MassMutual’s Japanese business was derived from Heiwa Life Insurance, which accepted an injection of capital from an American company.
American insurer Aflac, known for its cancer coverage, and other foreign-affiliated companies have kept expanding by emphasizing differences from their Japanese counterparts.
Nippon Life is finalizing negotiations to acquire a majority of MassMutual for an estimated 100 billion yen ($886 million) to 200 billion yen. The deal would be the first major acquisition involving life insurers operating in Japan since Nippon Life’s purchase of Mitsui Mutual Life Insurance for 280 billion yen in 2015.
Following the acquisition of Mitsui Mutual — strong at selling through representatives — Nippon Life wants MassMutual’s over-the-counter bank sales to bolster operations via multiple sales channels.

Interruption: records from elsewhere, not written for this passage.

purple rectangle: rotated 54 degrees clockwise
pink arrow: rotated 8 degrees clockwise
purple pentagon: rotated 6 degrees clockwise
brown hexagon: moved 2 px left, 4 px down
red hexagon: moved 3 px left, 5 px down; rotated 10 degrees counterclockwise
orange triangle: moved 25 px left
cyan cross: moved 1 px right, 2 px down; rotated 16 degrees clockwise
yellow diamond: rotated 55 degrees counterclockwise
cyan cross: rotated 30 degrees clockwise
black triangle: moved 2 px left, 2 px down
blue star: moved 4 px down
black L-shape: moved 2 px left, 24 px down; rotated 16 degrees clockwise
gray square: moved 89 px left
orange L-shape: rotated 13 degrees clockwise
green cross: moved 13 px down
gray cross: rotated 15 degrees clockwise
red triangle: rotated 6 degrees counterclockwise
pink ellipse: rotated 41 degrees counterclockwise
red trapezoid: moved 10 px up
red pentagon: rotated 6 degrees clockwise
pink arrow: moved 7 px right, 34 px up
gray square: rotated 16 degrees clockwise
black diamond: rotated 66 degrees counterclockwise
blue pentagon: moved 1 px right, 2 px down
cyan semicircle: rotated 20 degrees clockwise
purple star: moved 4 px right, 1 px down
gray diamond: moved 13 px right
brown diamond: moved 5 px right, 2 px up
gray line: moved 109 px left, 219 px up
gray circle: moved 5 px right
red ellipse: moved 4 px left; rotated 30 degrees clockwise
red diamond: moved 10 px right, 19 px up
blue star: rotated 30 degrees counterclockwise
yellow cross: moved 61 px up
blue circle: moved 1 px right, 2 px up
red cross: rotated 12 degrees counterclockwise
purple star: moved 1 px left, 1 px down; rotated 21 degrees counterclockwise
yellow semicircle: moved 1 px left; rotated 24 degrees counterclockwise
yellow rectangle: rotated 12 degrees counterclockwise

“No decision has been made on the [acquisition], though we are conducting studies both at home and abroad,” Nippon Life said Thursday.
In recent years, foreign-affiliated insurers have increasingly been reducing operations in Japan or pulling out of the market entirely. For example, Allianz Life Insurance Japan stopped accepting new contracts in 2012, while Hartford Life Insurance sold all of its shares to Orix Life Insurance in 2015.
American International Group, bailed out by the U.S. government following the global financial crisis, sold its entire stake in AIG Fuji Life to FWD Group.
The life insurance market is growing more slowly in Japan than elsewhere in Asia. Negative interest rates introduced by the Bank of Japan are also hindering insurance companies.
Lately, many major American and European insurers are scaling down overseas operations in a bid to raise their net worth ratios, which are measures of solvency. As long as the Japanese market remains stagnant, they may retreat altogether.
In contrast, big Japanese insurers are expected to expand operations to offset falling profitability. Witnessing Nippon Life’s aggressive acquisition strategy, other large insurers are likely to counter with moves of their own.
According to an executive at FWD Group, a rare buyer among foreign-affiliated insurers, the company is expecting growth thanks to its distinctive policies, as Japan is the world’s second largest market.
Negative rate impact
In 2001, Japan lifted the ban on over-the-counter insurance sales at banks, after which the number of policies allowed through the channel began to gradually increase. All controls were lifted in 2007.
Foreign insurers were attracted to Japan as yen-denominated, single-payment whole life insurance became popular for managing retirement money. But the BOJ’s negative interest rate policy adopted in 2016 dampened their interest. Many of them stopped offering yen-denominated policies for fear of negative spreads due to falling yields on government bonds, or else lowered guaranteed returns.
As a result, OTC sales of insurance plunged to around 4 trillion yen in fiscal 2016 from the previous year’s 7 trillion, according to an estimate by Nikkei Inc.
With yen-denominated insurance losing its appeal, Meiji Yasuda Life Insurance and other domestic insurers began to offer foreign currency-denominated policies, hitting MassMutual hard. In addition, increasing sales by Japanese insurers — helped along by strong ties with banks — have steadily eaten away at MassMutual.
Domestic insurers used to be cautious of OTC sales, fearing they would adversely affect their marketing through sales representatives. But this has drastically changed since OTC sales were permitted, with Dai-ichi Life Holdings and others establishing subsidiaries to promote the practice. In the April-June quarter of 2017, foreign currency-denominated polices accounted for more than 70% of OTC sales.
Nippon Life decided to acquire MassMutual possibly in expectation that the OTC market will expand.
The insurer, which used to be opposed to OTC sales, has fallen behind in offering foreign currency-denominate policies. The new acquisition may help its product line and, ultimately, allow the company to catch up.